**TASK 1**. Reproduce the rows in Block 1 line for line, leaving the pictures out of your answer.

I brought my small art kit with me while on a road trip to the Sterling Renaissance Festival in Sterling NY. , of course I wasn’t the driver! I experimented with drawing with my new graphitint watersoluble graphite pencils, They are colored but not as intense as watercolor pencils. I did the drawing then wet it with my waterbrush, this brings out the intensity of the colors. You can manipulate the values this way and if you like, work back into the drawing wet or dry. They’re very interesting and I am looking forward to trying them for more drawings. I took a couple pictures of them with my tiny digital camera, since I’m nowhere near my scanner, forgive the not so great color and clarity! The “Barn Owl” measures a wee 2″x2″! It was a bit challenging to do with the bumpy road.
This little landscape measures aproximately 4″x5″ and is of the road we traveled. It was a great day for clouds, the only problem I had was making the line on the road. The set of pencils I bought has no yellow. You can notice that I made little color tests along the margins of the drawing.
This is another ‘catch up’ post about the Allegany Nature Pilgrimage at the end of May. This post I put up pictures of birding hikes and the bird banding demonstration along with a video clip of the demo.
This was the very first nature hike I went on the whole weekend, it was led by birding expert Frank Gardner. We wound our way through some beautiful woods by a stream, to me it looked like a ‘Faerie Haven’. It was considered an advanced bird walk because most of the identification was by bird song. We kept hearing a Blackburnian Warbler up in the trees…ok, this is one of those birds that I’m dying to see. If you remember I did a little painting of one in my sketchbook this winter, click here to see it. Well, I had to leave the hike a little early to catch another hike that was starting soon, guess what everyone in the entire group saw after I left? A Blackburnian Warbler came down to take a bath in the creek!! Oh boy…they teased me a bit because I made such a big deal out of wanting to see one!

**RECORDS PROVIDED**.
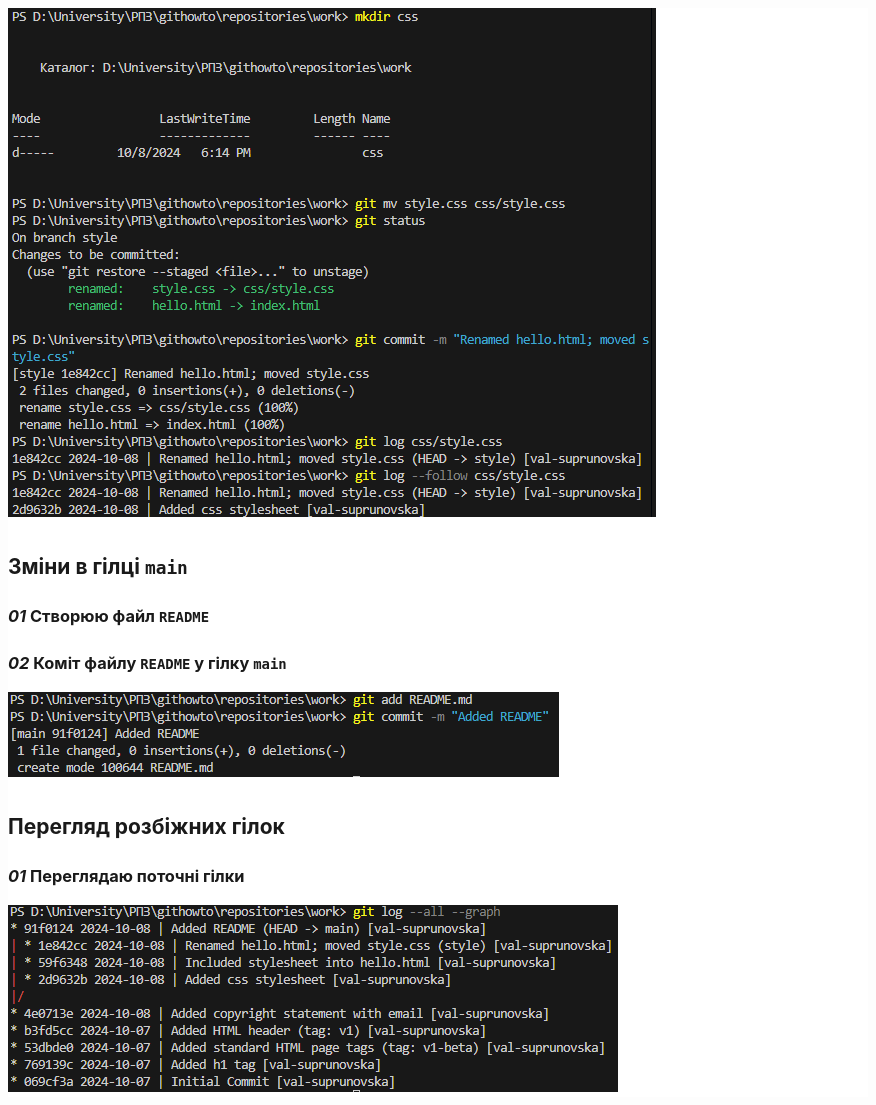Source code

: <img src="githowto/screenshots/42.png">

## Зміни в гілці `main`
### *01* Створюю файл `README`
### *02* Коміт файлу `README` у гілку `main`
<img src="githowto/screenshots/43.png">

## Перегляд розбіжних гілок
### *01* Переглядаю поточні гілки
<img src="githowto/screenshots/44.png">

**TASK 2**.
Based on the post about the road trip and the nature pilgrimage, decide whether each statement agrees with it. Answer yes or no, and quote the words from the post that settle it.
(a) The graphitint pencils are as intense as watercolor pencils.
(b) The "Barn Owl" drawing measures 2″x2″.
(c) The bird walk led by Frank Gardner was considered advanced because most of the identification was by bird song.

**ANSWER SPACE 1**.
Source code

: <img src="githowto/screenshots/42.png">

## Зміни в гілці `main`
### *01* Створюю файл `README`
### *02* Коміт файлу `README` у гілку `main`
<img src="githowto/screenshots/43.png">

## Перегляд розбіжних гілок
### *01* Переглядаю поточні гілки
<img src="githowto/screenshots/44.png">

**ANSWER SPACE 2**.
(a) No: "They are colored but not as intense as watercolor pencils."
(b) Yes: "The “Barn Owl” measures a wee 2″x2″!"
(c) Yes: "It was considered an advanced bird walk because most of the identification was by bird song."